07/04/2023
We post this picture every year because it’s the one we started the account with in 2016. Here’s a note we wrote in our newsletter. We love you, America 🇺🇸
Our independence from Britain 247 years ago made the world a better place. Before the United States, much of the Western world was organized in a vertical order known as the “Great Chain of Being” — a world ruled by priests and monarchs. It was a world in which, if you were born at the bottom, you had virtually no chance of ever making it to the top.
The Declaration of Independence, the Constitution, and the Bill of Rights took that existing framework and bodyslammed it against the ancient moral grounds it had been resting on for thousands of years.
The vertical order began to tilt, becoming just horizontal enough that, if you were born into a poor Mississippi family in 1954, you could go on to host a TV series called The Oprah Winfrey Show and end up with a net worth of $2.5 billion. Or, you could be the child of two immigrants and become a millionaire by age 23, giving the world the iPhone along the way, like Steve Jobs.
And the tilt didn’t end at the US borders. Our country’s inception compelled humanity to think about concepts like equality and individual rights. It provided a framework for a new economic model called capitalism — which, say what you will, has lifted more people out of poverty than any other framework before it.

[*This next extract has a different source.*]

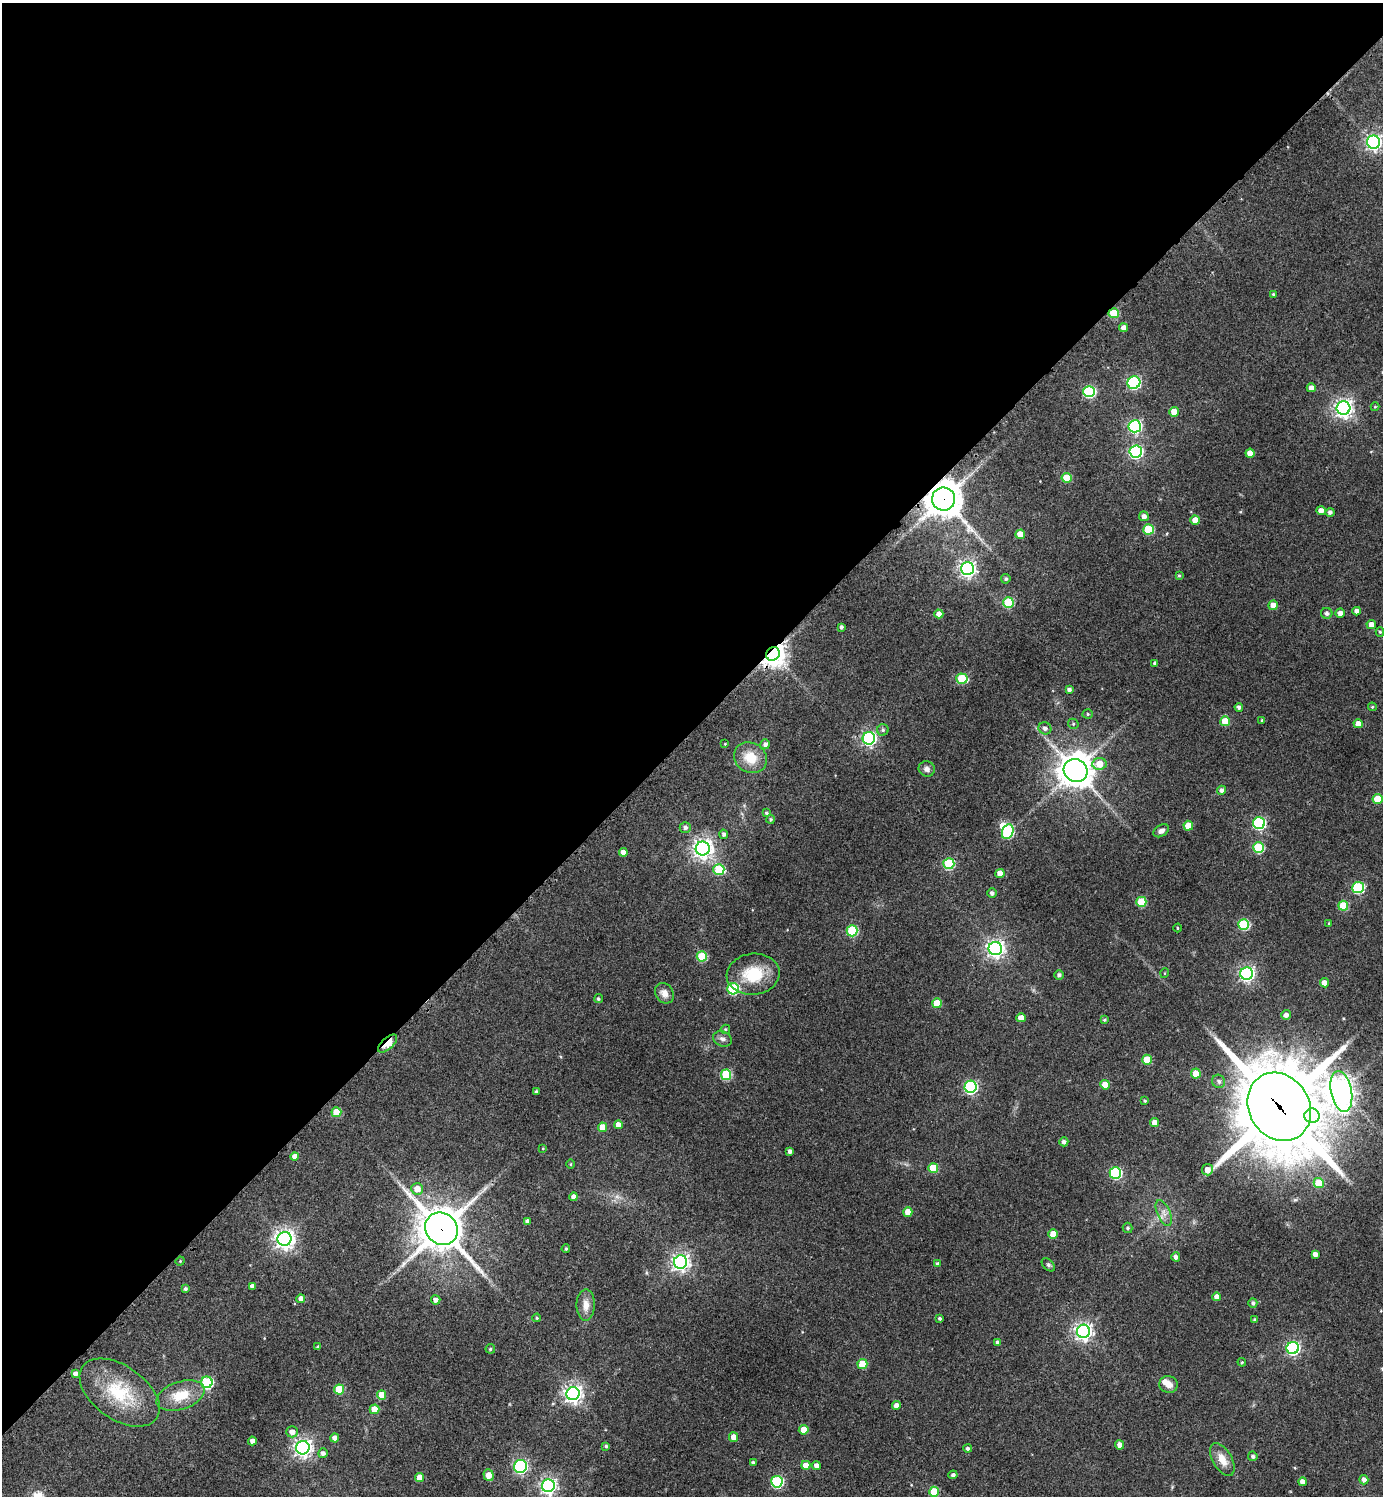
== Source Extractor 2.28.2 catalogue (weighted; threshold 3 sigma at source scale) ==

Now, we still have a lot of work to do. A lot. Our country is far from perfect. But, if you’ve spent much time outside the United States, you probably know, all things considered, we have it pretty okay back home. Which might be why more than 40 million people living in the US were born in another country, accounting for about one-fifth of the world's migrants.
Nothing is easy. Nothing is perfect. But on a relative basis and historical terms, we think the world is much better now than it was before 1776. At the very least, we don’t have to answer to a King this weekend. And that alone, even 247 years later, is worth celebrating.